As for picking Tessie up, Noons did the right thing, he said. The ideal way, he added, is to use a blanket or towel, try to keep the animal from moving around and be aware the dog might bite due to pain.
Trout said last week he expects Tessie to make a full recovery.
Dr. Lisa Moses, head of the hospital's Pain Management Service, designed a treatment plan that would bring Tessie all the way back to her old self, Halpin said.
"We are so lucky," Noons said. Tessie will continue to go to Angell for checkups, but she has finished acupuncture treatments and physical therapy.

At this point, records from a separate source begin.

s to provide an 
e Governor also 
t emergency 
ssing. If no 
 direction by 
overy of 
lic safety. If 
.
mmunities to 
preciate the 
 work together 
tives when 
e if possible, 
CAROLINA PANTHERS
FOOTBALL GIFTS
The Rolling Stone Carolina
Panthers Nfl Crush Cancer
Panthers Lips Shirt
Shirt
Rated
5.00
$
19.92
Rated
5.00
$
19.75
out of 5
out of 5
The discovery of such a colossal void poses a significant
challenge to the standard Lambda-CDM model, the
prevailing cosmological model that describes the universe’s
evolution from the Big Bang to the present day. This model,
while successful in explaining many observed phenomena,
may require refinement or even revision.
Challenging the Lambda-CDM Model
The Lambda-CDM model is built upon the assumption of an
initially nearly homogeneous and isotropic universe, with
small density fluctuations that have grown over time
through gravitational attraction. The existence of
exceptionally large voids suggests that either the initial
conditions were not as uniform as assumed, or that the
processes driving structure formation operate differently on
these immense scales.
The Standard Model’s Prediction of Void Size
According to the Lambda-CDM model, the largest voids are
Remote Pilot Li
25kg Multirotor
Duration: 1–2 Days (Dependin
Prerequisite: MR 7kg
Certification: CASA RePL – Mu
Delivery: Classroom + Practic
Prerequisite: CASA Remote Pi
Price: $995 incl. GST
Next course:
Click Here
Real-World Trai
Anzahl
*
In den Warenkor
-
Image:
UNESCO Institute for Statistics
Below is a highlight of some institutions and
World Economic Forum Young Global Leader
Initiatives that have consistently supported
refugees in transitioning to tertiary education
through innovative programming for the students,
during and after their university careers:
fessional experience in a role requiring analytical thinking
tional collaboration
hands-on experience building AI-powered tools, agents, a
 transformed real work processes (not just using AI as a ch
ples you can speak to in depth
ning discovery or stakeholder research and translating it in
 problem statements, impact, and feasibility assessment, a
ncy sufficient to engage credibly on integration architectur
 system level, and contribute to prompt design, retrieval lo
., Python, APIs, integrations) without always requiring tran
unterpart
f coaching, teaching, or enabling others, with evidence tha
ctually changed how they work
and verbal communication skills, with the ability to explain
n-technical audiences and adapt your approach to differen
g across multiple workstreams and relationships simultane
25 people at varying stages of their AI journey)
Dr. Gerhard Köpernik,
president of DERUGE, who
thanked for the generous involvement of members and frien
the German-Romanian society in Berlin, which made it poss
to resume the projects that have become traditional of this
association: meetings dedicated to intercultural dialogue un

"She is walking with all four paws on the ground now," she said, and she continues to give her massages and work on her leg muscles.
If she had everything to do over, Noons would never have given the dog walker permission to let Tessie off leash, she said. They had had a running battle about the leash. Tessie had been the only leashed dog in the group, Noons said, but the dog walker insisted "the leash of shame," wasn't necessary and that Tessie would come when called. The dog walker e-mailed Noons at work with pictures of Tessie playing stick with the other dogs.
"It was all great until it wasn't. I should have stuck to my guns," Noons said. She can't imagine how she would have felt if the family had really lost Tessie.
"A dog is part of the family," she said.
Pictured: Tessie, a 6-year-old Boston Terrier, spent a night in a graveyard after she became separated from a dog walker in downtown Medford and hit by a car on Jan. 6. Her owner, Kathy Noons, said this week the dog is making a good recovery following surgery and physical therapy at Boston's Angell Animal Medical Center. (Photo Courtesy of Kathy Noons)
What do you think of Tessie's story? Have you heard about another dog who was separated from a dog walker? Tell us below!
1 year ago
I walk dogs and would never intentionally let someone elses dog off a leash. Leash of shame should be put on the dog walker. I have one little Scottie that has caught me off guard twice and yanked an extendable leash out of my hand. Both times she thought she was being pursued by that peice of plastic and ran in a panic into the road. She now has to use a regular nylon leash, I cannot risk loosing her. Glad Tessie had so many people looking out for her and this story had a happy ending.
2 years ago
No, but I have a story that is close I used to have a female cocker spaneil named Lady she was such a nice dog that we got from some one who could no longer keep her cause their daughter was allergic one day sadly Lady had gotten loose and she loved to wander she got hit by a car it ended her life so Tessie is really lucky that some one cared enough to help her family find her!